Photo by Jenny Hill on Unsplash

5 forms of criticism that I’ll always ignore… or try to!

Exactly a year ago I wrote a post called ‘7 Ways Not To Complain To Your Youth Worker’. As a result I received comments and messages from other youth leaders that had gone through the same things. Some of the stories they shared were just heartbreaking.

This made me realise that we’re not done with this topic yet.

Critique is vital to health; it’s so important to have an objectivity about the work that we do, and a humble perspective on the difference between ‘God’s’ work and ‘ours.’ We need to keep ourselves accountable to trusted, godly men and women who will feedback with clarity and gentleness on our ministries. We need to be open to challenge so that we can truly grow as teachable and dependable ministers of the gospel.

Without an openness to healthy critique, we are just asking to fail.

However…

What do you do when the feedback is poorly given, ill-conceived, spiritually dangerous, or just personally stupid?

I don’t mean what do you do if you don’t like or agree with the feedback. There’s lots of stuff that we won’t like or agree with that will contain nuggets of truth that we need to listen to. This is a post, however, on how to identify feedback that needs to be left by the door.

I recently (ish) received some ‘feedback’ that was hurtful and – frankly – just wrong. As a result I spoke to some friends that I genuinely trust for their perspective – trying to find out if there was some truth that I couldn’t hear because of my upset. One of these guys said to me that he believed some feedback was a form of abuse, and needed to be disregarded quickly before it stuck.

Some critique must not be allowed room to breath.

So I’ve called this ‘5 forms of criticism that I’ll always ignore.’ A more honest title however, would be ‘5 forms of criticism that I’ll try to ignore’ or ‘5 forms of criticism that I really really should ignore.’ The truth is I’m human, and if you get punched to the gut, it hurts!

Hopefully, however, we can all team up on this, and support each other by identifying some kinds of criticism that really don’t need to be taken seriously. If there are nuggets of truth, we need to pray and ask God to reveal those to us in healthy ways that we can action unconditionally. Some feedback, however, needs to be named and shamed, and not even given time of day.

1. Hostage feedback

This is feedback that won’t let you off the hook. It’s forceful, repetitive, and needs very specific agreements. Feedback that holds you hostage usually comes in the form of a conversation that’s impossible to leave. ‘Thank you very much, I’ll go away think about it’ just doesn’t work.

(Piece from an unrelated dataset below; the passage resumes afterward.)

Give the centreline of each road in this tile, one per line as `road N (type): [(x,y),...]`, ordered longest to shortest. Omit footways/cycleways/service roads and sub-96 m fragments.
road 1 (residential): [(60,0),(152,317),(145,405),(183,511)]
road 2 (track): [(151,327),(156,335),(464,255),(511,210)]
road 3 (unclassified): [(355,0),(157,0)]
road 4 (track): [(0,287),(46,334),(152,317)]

When someone holds you hostage to their feedback, they’re expecting very particular agreements to what they’re saying, and very specific and immediate appropriation of their suggestions. It’s all on their terms. The ransom is only paid in complete submission and total surrender to their opinion.

If the person giving you feedback doesn’t respond appropriately to your need to go away and process it, then – rudely if necessary – turn and walk away.

2. Delivered via gossip

Thirdhand, or ‘gossip’ feedback, is when someone is hoping you’ll hear their criticism without getting their fingerprints on it. Criticism via gossip means they have spoken to everyone but you. The most hideous form of this is when it arrives on your doorstep via your wife, your husband, or your kids.

Gossip is an issue that needs to be tackled at the pastor level; however it is worth identifying the source, approaching them directly, and getting them to tell you their problem eye-to-eye. It’s always important to call gossip out, otherwise it festers and continues.

3. Without proper examination

I recently received feedback from someone I’ve never spoken to before that questioned my very relationship with God after they walked out of my session three minutes in. Not only did they leave with the exact opposite point that was delivered, but they made huge assumptions and bold assertions with very little information. There was no questions, no listening, and no attempt to understand. It was an attack – quite literally – on nonexistent content.

This particular feedback was given in anger (which isn’t always a problem) and was fuelled by significant misunderstanding. In this case I really struggled to let it go as it called my faith in God to account. So I sent my recorded talk to several friends who are theologically solid and not afraid to challenge me. They left with the opposite impression than the person who left early. Their feedback suggested a personal trigger, rather than a problem in the content.

If any feedback given doesn’t flow from the information that was available, then it’s probably fuelled by something else – something that’s personal to the individual. Don’t digest it – it’s probably not about you.

4. Overgeneralised and unspecific feedback

‘You’re always doing this’, or ‘you’ve never been like that’, or even ‘that project you run is total shambles!’ I’ve had all three of those.

Feedback, and especially criticism, needs to be given in love with the hope of edification and correction. This means it needs prior thought and careful steps before delivery. Usually overgeneralised and unspecific feedback means there is simply a difference of opinion – maybe they just don’t like you!

My response is usually ‘sorry, I can’t work with that, can you bring me a particular circumstance or tell me a specific example.’ If they can’t – leave it behind.

5. Overreaching feedback

2+2 equals a sack of bananas, right? Overreaching feedback points to a problem, then makes a totally inappropriate conclusion. Like someone saying you need to rethink your relationship with God… because there was a broken window at youth club.

In a previous position, someone complained in our eldership meeting that I didn’t want to go on their suggested safeguarding course. Their conclusion was that it was inappropriate for the church to hire a youth worker who wasn’t trained in safeguarding. Of course I had done lots safeguarding training, I just didn’t like the particular flavour of the course they were suggesting.

Feedback should flow between problem, consequence, and solution. If there is serious disconnect, then disregard.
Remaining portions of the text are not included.